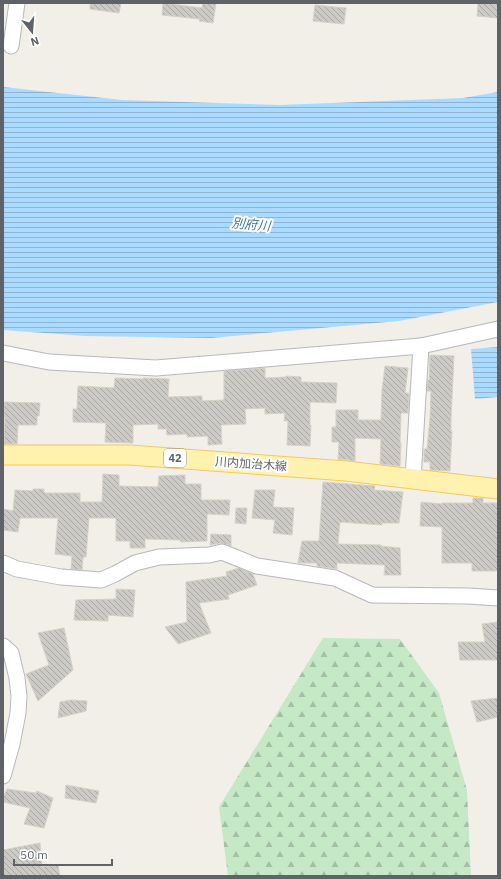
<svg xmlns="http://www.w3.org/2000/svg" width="501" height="879" viewBox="0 0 501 879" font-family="'IBM Plex Sans','Noto Sans JP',sans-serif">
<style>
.forest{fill:url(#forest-firs)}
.water{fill:url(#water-rules)}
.building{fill:url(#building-back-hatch);stroke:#d6d1c6}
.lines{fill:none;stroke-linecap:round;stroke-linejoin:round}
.minor-casing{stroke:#b5b8bc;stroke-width:17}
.major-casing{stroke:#f2c960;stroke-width:21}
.minor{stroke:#fff;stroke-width:15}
.major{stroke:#fff2af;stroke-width:19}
.labels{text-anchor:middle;stroke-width:4;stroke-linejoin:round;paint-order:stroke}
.shield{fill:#fff;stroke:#8f9295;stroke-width:1}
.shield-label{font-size:11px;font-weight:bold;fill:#5f6368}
.street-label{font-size:12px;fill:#5f6368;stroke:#fff}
.water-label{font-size:13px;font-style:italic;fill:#4174aa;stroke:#fff}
</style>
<defs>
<pattern id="forest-firs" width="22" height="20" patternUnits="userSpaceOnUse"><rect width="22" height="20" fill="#c5e8c5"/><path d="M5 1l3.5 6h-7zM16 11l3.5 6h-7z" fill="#a3c0a4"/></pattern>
<pattern id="water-rules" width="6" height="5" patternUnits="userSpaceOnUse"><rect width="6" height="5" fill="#aadaff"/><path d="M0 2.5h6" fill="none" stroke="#8eb4d2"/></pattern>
<pattern id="building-back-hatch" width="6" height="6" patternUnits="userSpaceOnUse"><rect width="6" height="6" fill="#cccac5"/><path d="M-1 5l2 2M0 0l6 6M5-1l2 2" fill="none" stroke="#a9a8a4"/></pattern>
</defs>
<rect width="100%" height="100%" fill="#f1efe8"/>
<path class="forest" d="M 323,638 L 400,639 L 439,693 L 467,790 L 471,876 L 228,876 L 219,807 Z"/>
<g class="water">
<path d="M 3,87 L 122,100 L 280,105 L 463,98 L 498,92 L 498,302 L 399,321 L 211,338 L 85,336 L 3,330 Z"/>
<path d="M 498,347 L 498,397 L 475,399 L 471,349 Z"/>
</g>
<g class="building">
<path d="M 90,3 L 121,3 L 119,13 L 90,9 Z"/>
<path d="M 163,3 L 202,8 L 203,3 L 216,3 L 213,23 L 199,21 L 200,19 L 162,15 Z"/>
<path d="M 478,3 L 498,4 L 498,18 L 477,16 Z"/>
<path d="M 315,5 L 346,8 L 344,24 L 313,21 Z"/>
<path d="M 430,355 L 454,356 L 451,419 L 451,431 L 452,431 L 450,471 L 430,470 L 430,462 L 424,462 L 424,449 L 427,449 L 430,418 L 431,391 L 427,391 L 428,380 L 429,380 Z"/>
<path d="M 385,366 L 408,368 L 405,393 L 409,393 L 408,413 L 401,413 L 400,443 L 401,443 L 400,466 L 380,464 L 381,439 L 355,438 L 355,461 L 338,459 L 339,442 L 332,442 L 332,427 L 336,427 L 336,410 L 358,410 L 358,420 L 381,420 L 382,390 Z"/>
<path d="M 265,368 L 265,378 L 286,377 L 286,376 L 301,377 L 301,382 L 337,383 L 336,403 L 310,402 L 310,425 L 311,425 L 310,446 L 287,445 L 288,421 L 284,421 L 285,413 L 265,414 L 265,408 L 245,409 L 246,424 L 221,425 L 222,444 L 208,445 L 208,436 L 187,437 L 187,434 L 167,435 L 166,429 L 158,429 L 158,424 L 133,425 L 133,443 L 105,442 L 106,423 L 73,422 L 73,409 L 77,409 L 78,386 L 114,388 L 115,378 L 143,379 L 143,378 L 169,379 L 168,397 L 202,396 L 202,401 L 224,400 L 224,371 Z"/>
<path d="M 4,402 L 40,403 L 39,416 L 37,416 L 37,425 L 18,425 L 17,444 L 4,444 L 5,417 L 4,417 Z"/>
<path d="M 103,474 L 119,475 L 119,486 L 158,487 L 159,476 L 185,475 L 185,484 L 201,484 L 201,500 L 230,500 L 229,515 L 207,514 L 207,541 L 181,542 L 180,540 L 145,539 L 145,548 L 130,548 L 130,541 L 116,541 L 116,518 L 89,518 L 86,557 L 83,557 L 82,570 L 71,569 L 72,556 L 55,554 L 58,518 L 20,518 L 18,532 L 3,530 L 3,509 L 13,511 L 15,490 L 33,491 L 33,489 L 44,489 L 44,493 L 80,493 L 80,502 L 102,502 Z"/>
<path d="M 323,482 L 375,486 L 374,490 L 403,492 L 399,523 L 382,523 L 382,525 L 340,522 L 338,544 L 381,545 L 381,546 L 400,548 L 401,575 L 384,575 L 385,565 L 337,563 L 337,569 L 317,566 L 317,563 L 298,563 L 302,541 L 319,541 Z"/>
<path d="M 255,490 L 275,490 L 273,507 L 294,508 L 292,535 L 273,533 L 275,520 L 252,518 Z"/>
<path d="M 473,498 L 483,498 L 483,503 L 498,503 L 498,571 L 472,571 L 472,563 L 442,563 L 442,527 L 420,526 L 421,502 L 442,504 L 442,503 L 473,503 Z"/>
<path d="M 236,508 L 247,508 L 246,524 L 235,523 Z"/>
<path d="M 211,534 L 231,535 L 231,546 L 225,544 L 220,543 L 210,545 Z"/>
<path d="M 239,568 L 253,574 L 257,585 L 228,595 L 229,599 L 199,603 L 211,633 L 178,644 L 165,627 L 187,622 L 186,582 L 227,576 L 226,572 Z"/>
<path d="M 116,589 L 135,590 L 133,617 L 108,615 L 108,621 L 74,620 L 76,600 L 116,599 Z"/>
<path d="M 498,622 L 498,660 L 460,660 L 458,642 L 485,642 L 482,624 Z"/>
<path d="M 64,628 L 73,670 L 38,701 L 26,674 L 49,665 L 38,633 Z"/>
<path d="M 498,698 L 498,717 L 477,722 L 471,701 Z"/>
<path d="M 71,700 L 87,701 L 86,711 L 58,718 L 60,702 Z"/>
<path d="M 66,785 L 99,791 L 96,803 L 65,798 Z"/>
<path d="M 7,789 L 36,793 L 37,791 L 53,798 L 44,828 L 24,824 L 30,808 L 3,802 L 3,798 Z"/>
<path d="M 40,843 L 42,867 L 58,865 L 60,876 L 3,876 L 3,850 Z"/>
</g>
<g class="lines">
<defs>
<g id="minor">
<path d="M 11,46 L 17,3"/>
<path d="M 3,353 L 49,362 L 156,368 L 421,346 L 498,329"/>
<path d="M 413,479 L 421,346"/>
<path d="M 3,563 L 17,569 L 61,577 L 101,580 L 115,574 L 135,563 L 159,557 L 209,555 L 222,552 L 257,566 L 335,578 L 372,595 L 468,596 L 498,598"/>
<path d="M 3,646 L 11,653 L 17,678 L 19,696 L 18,713 L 12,744 L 3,776"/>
</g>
<path id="major" d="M 3,455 L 130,455 L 346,471 L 498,489"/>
</defs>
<use href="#minor" class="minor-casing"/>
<use href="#major" class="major-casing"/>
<use href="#minor" class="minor"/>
<use href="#major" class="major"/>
</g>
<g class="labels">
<rect class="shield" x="164" y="449" width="22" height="18" rx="3"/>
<g class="shield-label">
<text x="175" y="462">42</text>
</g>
<g class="street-label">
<text transform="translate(251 464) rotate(4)" y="4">川内加治木線</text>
</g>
<g class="water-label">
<text transform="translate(251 224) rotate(5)" y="5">別府川</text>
</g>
</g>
<rect width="501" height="879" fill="none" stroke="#5f6368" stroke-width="8"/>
<g transform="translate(32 32) rotate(163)" stroke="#ffffff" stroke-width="3" paint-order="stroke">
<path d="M0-3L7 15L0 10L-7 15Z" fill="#5f6368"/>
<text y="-6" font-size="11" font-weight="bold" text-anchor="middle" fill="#5f6368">N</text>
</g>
<path d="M14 859v6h98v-6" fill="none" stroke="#5f6368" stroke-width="2"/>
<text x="20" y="859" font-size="12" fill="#5f6368" stroke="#ffffff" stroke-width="3" paint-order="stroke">50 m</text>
</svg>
☆ ☆ ☆
_Exercise_. Copy each line holding "lines" from the material above.

_Output below_.
.lines{fill:none;stroke-linecap:round;stroke-linejoin:round}
<g class="lines">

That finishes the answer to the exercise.